Veysonnaz/Holzkirchen – Der Holzkirchner Skicrosser Florian Wilmsmann hat die Saison 2020/2021 mit seinem zweiten Weltcupsieg abgeschlossen.

Immer besser kommt derzeit der Holzkirchner Skicrosser Florian Wilmsmann (TSV Hartpenning) in Fahrt – und jetzt ist die Saison 2020/21 vorbei. Dabei haben die deutschen Skicrosser insgesamt eine Weltcup-Premiere gefeiert: Bei der Abschlussveranstaltung im Schweizer Veysonnaz trugen von den vier Startern im großen Finale drei die Leiberl mit den deutschen Farben.

Am Ende stand ein strahlender Florian Wilmsmann ganz oben auf dem Stockerl, während Tim Hronek (SV Unterwössen) auf Platz 3 und Cornel Renn (SV Hindelang) auf Platz 4 gelandet waren. Lediglich der Franzose Jonathan Midol auf Rang 2 brachte da auf dem Siegerpodest einen französischen Tupfer in das schwarz-rot-goldene Siegerpodest.
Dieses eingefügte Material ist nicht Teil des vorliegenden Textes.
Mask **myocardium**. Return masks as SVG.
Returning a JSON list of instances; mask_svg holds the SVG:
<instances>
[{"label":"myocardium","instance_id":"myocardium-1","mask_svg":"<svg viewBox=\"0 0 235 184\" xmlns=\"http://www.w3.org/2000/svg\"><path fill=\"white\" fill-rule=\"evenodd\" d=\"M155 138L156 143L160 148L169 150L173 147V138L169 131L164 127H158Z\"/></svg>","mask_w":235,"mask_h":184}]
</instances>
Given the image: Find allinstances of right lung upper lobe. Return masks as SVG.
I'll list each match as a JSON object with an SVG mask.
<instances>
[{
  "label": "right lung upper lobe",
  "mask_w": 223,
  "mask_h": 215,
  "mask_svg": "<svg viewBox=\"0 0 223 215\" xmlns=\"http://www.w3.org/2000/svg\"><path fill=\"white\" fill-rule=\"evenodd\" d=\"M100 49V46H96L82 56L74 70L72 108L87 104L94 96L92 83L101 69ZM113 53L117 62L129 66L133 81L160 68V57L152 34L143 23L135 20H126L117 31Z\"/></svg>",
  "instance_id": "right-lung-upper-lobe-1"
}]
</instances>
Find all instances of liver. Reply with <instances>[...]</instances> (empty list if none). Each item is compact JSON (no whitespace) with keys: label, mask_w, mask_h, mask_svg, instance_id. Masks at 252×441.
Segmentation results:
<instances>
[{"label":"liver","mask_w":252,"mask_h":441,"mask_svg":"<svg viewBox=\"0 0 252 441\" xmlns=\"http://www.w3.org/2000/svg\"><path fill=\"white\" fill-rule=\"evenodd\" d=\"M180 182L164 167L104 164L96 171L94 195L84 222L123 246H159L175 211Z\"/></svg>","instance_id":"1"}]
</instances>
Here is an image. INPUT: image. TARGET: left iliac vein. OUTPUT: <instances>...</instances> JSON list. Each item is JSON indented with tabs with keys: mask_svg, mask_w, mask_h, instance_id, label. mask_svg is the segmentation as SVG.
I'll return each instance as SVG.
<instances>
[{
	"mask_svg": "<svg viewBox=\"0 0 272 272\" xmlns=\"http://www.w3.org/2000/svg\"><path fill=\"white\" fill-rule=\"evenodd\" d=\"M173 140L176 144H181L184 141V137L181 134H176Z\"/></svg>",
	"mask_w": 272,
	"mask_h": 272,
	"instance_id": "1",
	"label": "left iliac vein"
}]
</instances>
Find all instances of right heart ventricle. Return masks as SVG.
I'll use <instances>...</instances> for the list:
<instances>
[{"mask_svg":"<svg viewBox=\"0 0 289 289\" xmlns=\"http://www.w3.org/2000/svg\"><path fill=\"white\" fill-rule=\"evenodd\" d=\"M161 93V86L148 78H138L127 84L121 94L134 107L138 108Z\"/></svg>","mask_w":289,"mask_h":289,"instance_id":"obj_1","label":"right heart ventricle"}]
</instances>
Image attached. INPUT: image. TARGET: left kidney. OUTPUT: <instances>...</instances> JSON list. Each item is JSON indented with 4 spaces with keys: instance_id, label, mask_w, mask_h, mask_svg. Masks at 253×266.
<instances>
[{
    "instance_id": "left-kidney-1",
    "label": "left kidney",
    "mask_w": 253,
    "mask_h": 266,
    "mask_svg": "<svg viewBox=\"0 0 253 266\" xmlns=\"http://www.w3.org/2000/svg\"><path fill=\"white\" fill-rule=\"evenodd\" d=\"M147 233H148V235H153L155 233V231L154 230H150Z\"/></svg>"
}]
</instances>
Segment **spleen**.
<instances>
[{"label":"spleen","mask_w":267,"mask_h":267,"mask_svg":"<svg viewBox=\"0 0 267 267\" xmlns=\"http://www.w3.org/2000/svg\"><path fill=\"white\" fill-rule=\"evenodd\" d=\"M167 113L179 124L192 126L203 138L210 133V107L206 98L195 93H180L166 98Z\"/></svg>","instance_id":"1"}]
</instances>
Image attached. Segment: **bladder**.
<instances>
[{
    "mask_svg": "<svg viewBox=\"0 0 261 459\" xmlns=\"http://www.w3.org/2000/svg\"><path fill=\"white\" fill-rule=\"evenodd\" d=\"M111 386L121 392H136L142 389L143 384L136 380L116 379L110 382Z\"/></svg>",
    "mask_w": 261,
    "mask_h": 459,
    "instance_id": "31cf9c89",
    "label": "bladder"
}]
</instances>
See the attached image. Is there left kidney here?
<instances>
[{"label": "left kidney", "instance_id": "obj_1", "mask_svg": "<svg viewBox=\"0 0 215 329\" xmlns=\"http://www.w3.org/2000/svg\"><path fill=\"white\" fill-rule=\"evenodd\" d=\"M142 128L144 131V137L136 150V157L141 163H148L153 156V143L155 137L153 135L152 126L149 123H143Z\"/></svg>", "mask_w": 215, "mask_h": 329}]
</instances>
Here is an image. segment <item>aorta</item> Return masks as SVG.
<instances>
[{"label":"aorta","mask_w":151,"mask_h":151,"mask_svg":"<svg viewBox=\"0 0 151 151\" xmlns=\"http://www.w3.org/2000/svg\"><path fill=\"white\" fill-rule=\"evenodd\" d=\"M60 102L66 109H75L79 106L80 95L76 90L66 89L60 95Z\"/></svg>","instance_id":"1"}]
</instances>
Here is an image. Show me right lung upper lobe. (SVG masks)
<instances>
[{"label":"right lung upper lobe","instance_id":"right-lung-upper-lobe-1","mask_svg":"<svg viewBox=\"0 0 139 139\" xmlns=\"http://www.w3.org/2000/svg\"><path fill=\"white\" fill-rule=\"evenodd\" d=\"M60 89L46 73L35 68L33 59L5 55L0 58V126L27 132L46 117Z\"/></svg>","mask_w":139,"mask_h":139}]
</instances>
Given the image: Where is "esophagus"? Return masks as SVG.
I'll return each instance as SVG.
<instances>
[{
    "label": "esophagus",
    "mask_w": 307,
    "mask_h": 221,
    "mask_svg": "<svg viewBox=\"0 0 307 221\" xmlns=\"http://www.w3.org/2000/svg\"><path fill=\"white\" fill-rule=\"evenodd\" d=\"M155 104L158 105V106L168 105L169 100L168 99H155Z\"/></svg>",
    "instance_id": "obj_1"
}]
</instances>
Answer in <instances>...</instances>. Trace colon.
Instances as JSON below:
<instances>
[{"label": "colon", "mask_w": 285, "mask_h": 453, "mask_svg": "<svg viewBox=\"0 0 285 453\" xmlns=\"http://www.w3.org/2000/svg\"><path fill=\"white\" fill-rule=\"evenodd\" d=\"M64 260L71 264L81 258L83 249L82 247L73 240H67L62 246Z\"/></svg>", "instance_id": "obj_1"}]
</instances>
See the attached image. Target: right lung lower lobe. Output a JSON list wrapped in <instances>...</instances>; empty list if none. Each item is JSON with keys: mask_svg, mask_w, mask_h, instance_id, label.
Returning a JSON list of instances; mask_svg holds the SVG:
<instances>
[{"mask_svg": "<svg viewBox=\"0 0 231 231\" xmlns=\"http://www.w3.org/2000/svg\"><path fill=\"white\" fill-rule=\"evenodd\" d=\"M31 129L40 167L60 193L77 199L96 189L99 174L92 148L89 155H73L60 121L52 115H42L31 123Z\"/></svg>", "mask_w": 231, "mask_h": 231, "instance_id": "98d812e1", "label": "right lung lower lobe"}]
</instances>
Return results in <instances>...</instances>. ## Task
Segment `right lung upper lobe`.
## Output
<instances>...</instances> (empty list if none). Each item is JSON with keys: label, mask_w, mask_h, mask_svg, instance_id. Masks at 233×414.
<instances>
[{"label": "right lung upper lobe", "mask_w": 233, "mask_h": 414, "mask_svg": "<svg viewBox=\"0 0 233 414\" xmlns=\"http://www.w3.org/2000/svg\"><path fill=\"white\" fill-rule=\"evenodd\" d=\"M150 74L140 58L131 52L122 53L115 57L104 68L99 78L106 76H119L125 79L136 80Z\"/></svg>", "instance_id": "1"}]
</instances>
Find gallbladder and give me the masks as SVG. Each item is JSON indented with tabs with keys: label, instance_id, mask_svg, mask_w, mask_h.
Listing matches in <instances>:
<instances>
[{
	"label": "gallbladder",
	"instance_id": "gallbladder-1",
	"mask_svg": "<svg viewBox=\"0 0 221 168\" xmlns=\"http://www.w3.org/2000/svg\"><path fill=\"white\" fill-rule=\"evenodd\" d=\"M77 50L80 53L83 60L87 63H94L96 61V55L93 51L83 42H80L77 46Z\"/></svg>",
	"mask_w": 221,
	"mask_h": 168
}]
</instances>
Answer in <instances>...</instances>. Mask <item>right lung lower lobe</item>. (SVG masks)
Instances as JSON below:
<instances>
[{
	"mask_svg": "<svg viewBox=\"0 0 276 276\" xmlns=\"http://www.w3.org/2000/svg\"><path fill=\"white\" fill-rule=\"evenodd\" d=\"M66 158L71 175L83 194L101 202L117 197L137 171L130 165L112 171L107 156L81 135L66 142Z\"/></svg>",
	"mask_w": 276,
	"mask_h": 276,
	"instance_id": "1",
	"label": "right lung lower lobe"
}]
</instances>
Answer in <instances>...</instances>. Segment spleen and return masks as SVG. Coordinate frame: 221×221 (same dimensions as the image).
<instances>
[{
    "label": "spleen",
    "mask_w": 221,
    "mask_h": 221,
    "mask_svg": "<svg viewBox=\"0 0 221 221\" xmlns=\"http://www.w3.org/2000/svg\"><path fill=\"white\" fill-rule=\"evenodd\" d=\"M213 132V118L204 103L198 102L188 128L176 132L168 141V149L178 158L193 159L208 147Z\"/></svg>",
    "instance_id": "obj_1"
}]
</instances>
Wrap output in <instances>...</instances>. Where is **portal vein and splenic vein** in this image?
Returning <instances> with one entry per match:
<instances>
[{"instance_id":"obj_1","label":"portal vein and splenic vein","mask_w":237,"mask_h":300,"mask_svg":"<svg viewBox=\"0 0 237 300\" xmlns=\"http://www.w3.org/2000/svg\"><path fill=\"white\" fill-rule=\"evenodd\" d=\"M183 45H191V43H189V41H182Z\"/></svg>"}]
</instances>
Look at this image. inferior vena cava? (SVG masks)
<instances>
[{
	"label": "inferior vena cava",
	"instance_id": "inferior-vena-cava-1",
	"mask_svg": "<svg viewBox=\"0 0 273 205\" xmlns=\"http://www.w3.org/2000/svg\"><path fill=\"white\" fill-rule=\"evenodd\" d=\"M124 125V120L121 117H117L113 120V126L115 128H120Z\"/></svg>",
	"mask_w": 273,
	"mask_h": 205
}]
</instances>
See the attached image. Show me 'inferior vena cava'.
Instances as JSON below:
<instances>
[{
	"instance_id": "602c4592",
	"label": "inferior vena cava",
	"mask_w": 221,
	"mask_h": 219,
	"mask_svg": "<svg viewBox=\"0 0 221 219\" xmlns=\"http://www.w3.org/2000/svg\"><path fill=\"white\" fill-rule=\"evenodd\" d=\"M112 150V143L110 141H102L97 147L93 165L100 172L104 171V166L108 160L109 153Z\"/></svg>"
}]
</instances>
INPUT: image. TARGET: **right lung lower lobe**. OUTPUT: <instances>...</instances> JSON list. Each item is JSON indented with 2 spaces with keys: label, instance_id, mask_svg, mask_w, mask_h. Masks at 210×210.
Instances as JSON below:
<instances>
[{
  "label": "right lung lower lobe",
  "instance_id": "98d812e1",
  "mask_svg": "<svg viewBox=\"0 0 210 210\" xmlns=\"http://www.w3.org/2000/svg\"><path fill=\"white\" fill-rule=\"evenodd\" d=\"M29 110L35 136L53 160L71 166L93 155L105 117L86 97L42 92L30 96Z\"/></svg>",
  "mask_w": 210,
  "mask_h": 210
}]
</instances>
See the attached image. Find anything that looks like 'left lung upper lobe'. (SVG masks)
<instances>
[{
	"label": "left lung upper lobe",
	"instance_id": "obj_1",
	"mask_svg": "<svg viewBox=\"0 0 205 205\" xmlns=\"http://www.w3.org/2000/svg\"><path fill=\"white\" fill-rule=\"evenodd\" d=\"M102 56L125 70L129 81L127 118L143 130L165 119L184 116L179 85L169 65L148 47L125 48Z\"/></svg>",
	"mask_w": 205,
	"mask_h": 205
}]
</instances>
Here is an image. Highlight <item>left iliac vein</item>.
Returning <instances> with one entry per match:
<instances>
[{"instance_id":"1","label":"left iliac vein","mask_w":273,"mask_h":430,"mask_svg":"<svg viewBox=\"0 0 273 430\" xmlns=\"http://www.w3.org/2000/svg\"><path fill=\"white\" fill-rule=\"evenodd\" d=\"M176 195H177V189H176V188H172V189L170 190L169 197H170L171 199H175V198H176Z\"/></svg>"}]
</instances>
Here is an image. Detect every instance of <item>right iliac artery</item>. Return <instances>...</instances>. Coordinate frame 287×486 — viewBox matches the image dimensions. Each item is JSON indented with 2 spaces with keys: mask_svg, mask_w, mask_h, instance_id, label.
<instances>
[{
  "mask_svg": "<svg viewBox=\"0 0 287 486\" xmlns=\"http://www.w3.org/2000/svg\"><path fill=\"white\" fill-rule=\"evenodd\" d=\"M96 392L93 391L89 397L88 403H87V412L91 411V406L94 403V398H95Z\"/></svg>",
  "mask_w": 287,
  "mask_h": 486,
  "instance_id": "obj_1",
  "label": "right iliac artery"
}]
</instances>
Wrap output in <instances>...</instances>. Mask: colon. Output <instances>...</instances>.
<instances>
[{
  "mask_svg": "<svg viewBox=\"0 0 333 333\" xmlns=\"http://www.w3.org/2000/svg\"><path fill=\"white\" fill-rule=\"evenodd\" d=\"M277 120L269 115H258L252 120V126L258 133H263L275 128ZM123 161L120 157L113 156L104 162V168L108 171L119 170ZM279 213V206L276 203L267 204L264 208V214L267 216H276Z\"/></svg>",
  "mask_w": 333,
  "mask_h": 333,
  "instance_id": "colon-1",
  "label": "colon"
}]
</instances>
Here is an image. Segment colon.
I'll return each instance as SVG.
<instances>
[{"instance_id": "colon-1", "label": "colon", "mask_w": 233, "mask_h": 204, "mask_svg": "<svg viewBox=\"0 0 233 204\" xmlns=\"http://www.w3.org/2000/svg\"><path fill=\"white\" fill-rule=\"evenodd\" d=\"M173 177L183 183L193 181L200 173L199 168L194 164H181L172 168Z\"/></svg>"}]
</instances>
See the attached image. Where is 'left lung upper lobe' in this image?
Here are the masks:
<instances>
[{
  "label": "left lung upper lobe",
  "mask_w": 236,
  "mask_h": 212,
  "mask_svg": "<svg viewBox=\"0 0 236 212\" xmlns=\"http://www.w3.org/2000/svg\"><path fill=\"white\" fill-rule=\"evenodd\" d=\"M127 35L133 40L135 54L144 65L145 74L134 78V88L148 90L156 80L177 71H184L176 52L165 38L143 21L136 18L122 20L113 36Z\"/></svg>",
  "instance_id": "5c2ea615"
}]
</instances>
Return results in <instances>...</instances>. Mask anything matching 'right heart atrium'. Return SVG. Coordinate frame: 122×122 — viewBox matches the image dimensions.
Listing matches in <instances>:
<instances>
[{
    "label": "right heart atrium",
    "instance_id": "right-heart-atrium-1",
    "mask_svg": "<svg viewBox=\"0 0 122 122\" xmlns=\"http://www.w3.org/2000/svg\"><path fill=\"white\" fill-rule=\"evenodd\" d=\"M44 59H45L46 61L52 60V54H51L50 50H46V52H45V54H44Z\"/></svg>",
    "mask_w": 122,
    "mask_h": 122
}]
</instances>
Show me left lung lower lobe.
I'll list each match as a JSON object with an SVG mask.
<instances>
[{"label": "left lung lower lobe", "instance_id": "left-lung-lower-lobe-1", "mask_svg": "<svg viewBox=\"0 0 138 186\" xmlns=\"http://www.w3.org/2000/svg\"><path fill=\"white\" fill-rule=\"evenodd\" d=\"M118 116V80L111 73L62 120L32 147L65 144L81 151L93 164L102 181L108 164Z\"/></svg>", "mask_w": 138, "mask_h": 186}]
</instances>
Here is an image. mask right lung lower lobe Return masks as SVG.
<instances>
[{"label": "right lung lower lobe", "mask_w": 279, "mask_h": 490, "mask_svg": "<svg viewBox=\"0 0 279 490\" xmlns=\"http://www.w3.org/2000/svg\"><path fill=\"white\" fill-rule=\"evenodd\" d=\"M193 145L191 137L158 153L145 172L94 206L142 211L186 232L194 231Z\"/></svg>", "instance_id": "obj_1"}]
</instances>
Etwas eng geworden im Halbfinale

„Ich bin immer noch überwältigt. Dass ich mit Zweien meiner besten Freunde im großen Finale eines Weltcups stehe, ist für mich das Schönste, was ich mir vorstellen kann. Besser geht es fast nicht“, jubelte der 24-Jährige nach seinem Sieg in die Mikrofone der Pressevertreter.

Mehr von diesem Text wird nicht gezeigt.